◆ **Try it**:
Word for word, restate the records from their first line through the line with "1. Introduction", both ends included; omit each picture.

Transcribed page contents
▶
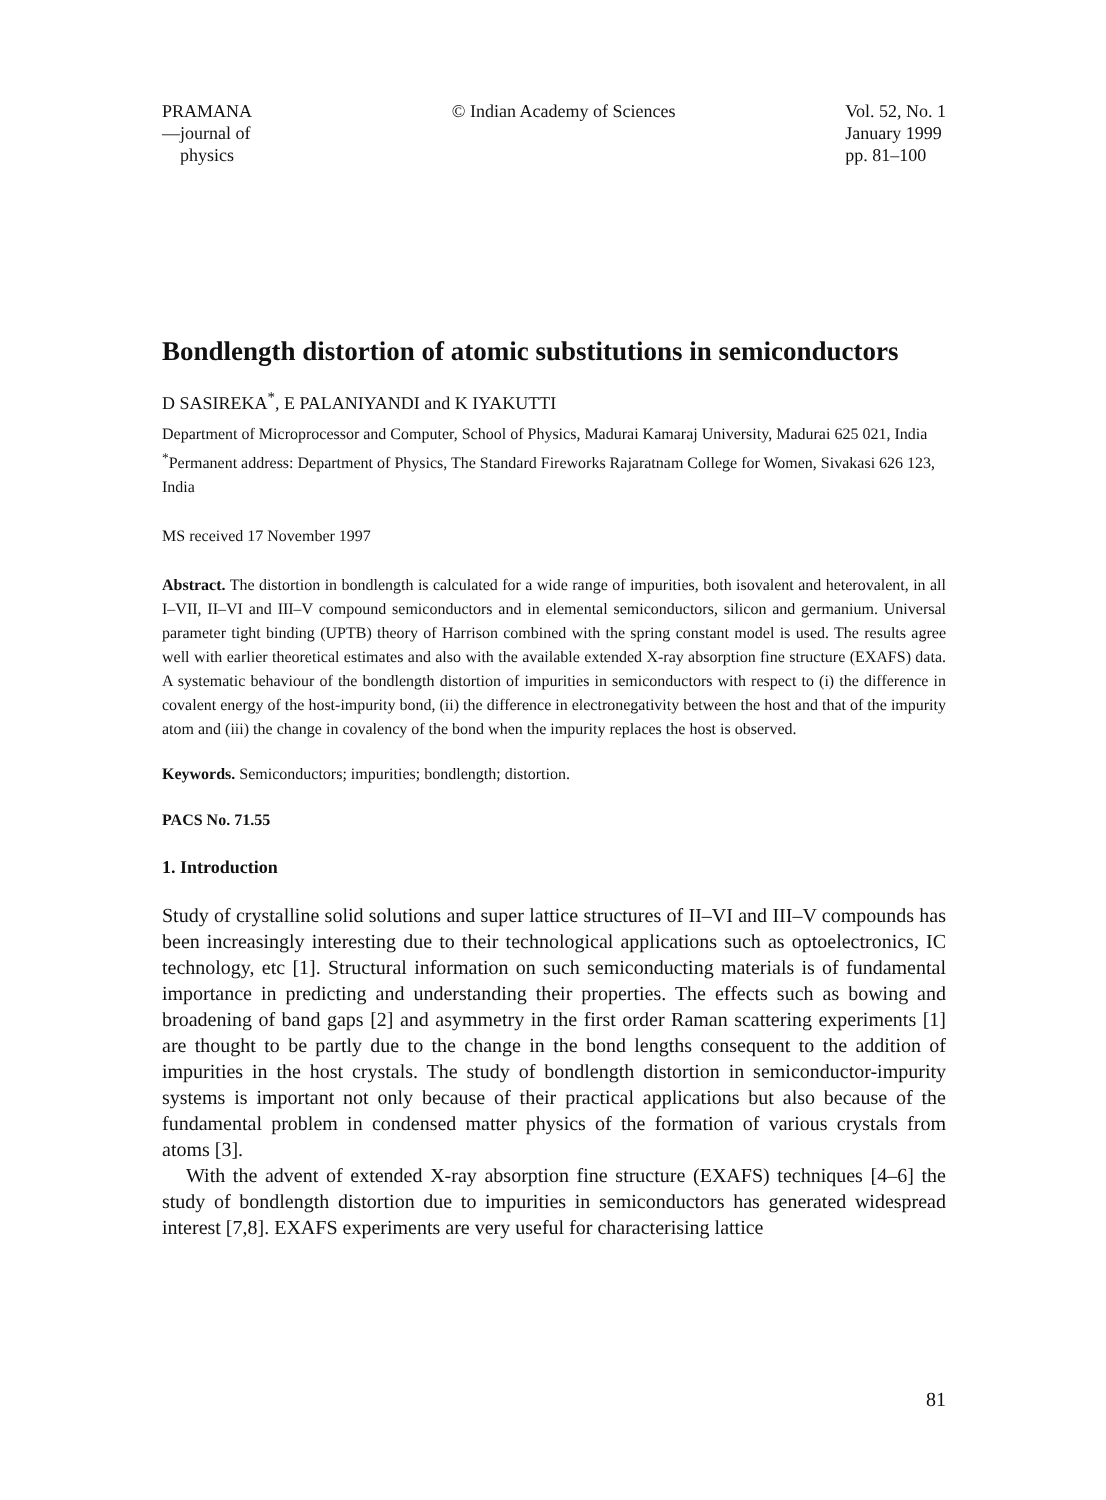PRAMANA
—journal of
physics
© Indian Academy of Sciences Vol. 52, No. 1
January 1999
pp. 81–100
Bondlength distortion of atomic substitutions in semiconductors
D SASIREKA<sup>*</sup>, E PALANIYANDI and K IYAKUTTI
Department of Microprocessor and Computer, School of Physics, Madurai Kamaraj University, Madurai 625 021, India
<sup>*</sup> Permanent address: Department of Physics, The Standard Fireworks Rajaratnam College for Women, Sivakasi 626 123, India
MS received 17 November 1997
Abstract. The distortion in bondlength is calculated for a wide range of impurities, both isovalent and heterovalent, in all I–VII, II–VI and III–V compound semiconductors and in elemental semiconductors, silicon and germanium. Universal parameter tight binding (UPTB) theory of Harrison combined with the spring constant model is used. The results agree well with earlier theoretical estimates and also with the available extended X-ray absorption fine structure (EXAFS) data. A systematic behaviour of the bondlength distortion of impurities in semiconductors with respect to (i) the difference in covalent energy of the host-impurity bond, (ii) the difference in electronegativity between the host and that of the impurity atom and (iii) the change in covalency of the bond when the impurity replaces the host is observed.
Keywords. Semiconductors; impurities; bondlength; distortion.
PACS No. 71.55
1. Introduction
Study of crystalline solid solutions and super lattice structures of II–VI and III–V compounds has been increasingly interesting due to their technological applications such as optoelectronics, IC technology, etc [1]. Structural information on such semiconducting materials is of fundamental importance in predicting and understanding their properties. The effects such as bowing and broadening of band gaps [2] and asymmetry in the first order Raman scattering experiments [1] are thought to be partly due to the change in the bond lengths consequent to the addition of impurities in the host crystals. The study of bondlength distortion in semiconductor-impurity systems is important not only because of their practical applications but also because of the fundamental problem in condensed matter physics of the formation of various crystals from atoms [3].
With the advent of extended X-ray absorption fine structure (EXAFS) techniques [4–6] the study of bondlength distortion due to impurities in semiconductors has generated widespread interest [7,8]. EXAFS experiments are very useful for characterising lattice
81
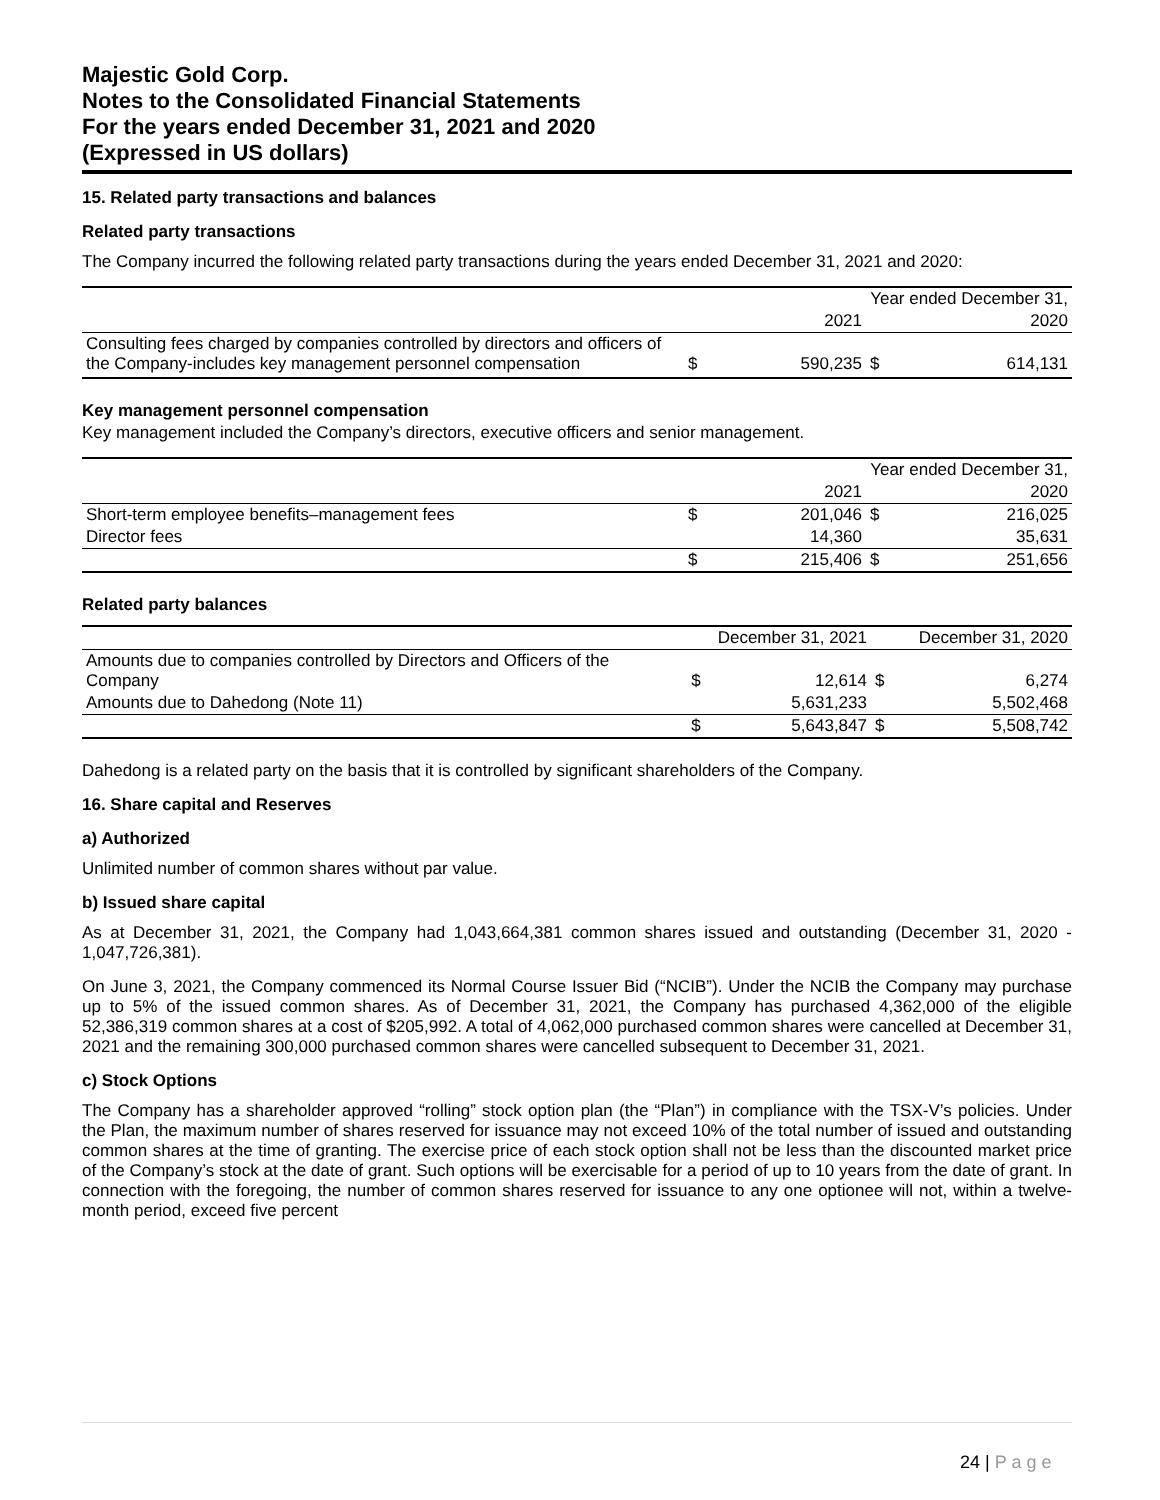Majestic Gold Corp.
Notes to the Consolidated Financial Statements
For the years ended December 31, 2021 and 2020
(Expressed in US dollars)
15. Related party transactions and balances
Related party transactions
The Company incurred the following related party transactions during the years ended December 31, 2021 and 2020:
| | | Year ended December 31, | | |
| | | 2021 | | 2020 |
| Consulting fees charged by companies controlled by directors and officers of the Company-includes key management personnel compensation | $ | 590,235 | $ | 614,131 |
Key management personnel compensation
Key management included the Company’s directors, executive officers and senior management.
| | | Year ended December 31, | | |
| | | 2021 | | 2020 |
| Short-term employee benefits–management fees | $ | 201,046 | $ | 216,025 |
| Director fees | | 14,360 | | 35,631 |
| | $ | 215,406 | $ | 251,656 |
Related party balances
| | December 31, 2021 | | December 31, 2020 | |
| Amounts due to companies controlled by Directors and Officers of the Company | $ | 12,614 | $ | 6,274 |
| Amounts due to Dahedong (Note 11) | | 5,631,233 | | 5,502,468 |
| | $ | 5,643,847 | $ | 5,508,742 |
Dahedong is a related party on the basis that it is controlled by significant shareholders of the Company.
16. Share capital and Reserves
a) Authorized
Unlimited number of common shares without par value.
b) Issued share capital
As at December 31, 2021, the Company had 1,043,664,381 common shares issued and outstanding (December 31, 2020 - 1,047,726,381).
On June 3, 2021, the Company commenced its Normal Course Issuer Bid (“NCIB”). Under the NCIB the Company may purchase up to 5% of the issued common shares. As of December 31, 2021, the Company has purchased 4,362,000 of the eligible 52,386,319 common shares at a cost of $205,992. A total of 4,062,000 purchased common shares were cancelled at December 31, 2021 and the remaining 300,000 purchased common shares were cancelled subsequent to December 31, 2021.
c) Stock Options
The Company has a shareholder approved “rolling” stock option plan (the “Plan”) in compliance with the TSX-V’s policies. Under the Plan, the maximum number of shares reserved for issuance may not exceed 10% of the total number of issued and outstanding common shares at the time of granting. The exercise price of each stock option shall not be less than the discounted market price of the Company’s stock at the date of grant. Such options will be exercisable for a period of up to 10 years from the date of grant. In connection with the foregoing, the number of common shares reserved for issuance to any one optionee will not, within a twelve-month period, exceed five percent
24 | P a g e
◀
◆ **Result of this task**:
PRAMANA
—journal of
physics
© Indian Academy of Sciences Vol. 52, No. 1
January 1999
pp. 81–100
Bondlength distortion of atomic substitutions in semiconductors
D SASIREKA<sup>*</sup>, E PALANIYANDI and K IYAKUTTI
Department of Microprocessor and Computer, School of Physics, Madurai Kamaraj University, Madurai 625 021, India
<sup>*</sup> Permanent address: Department of Physics, The Standard Fireworks Rajaratnam College for Women, Sivakasi 626 123, India
MS received 17 November 1997
Abstract. The distortion in bondlength is calculated for a wide range of impurities, both isovalent and heterovalent, in all I–VII, II–VI and III–V compound semiconductors and in elemental semiconductors, silicon and germanium. Universal parameter tight binding (UPTB) theory of Harrison combined with the spring constant model is used. The results agree well with earlier theoretical estimates and also with the available extended X-ray absorption fine structure (EXAFS) data. A systematic behaviour of the bondlength distortion of impurities in semiconductors with respect to (i) the difference in covalent energy of the host-impurity bond, (ii) the difference in electronegativity between the host and that of the impurity atom and (iii) the change in covalency of the bond when the impurity replaces the host is observed.
Keywords. Semiconductors; impurities; bondlength; distortion.
PACS No. 71.55
1. Introduction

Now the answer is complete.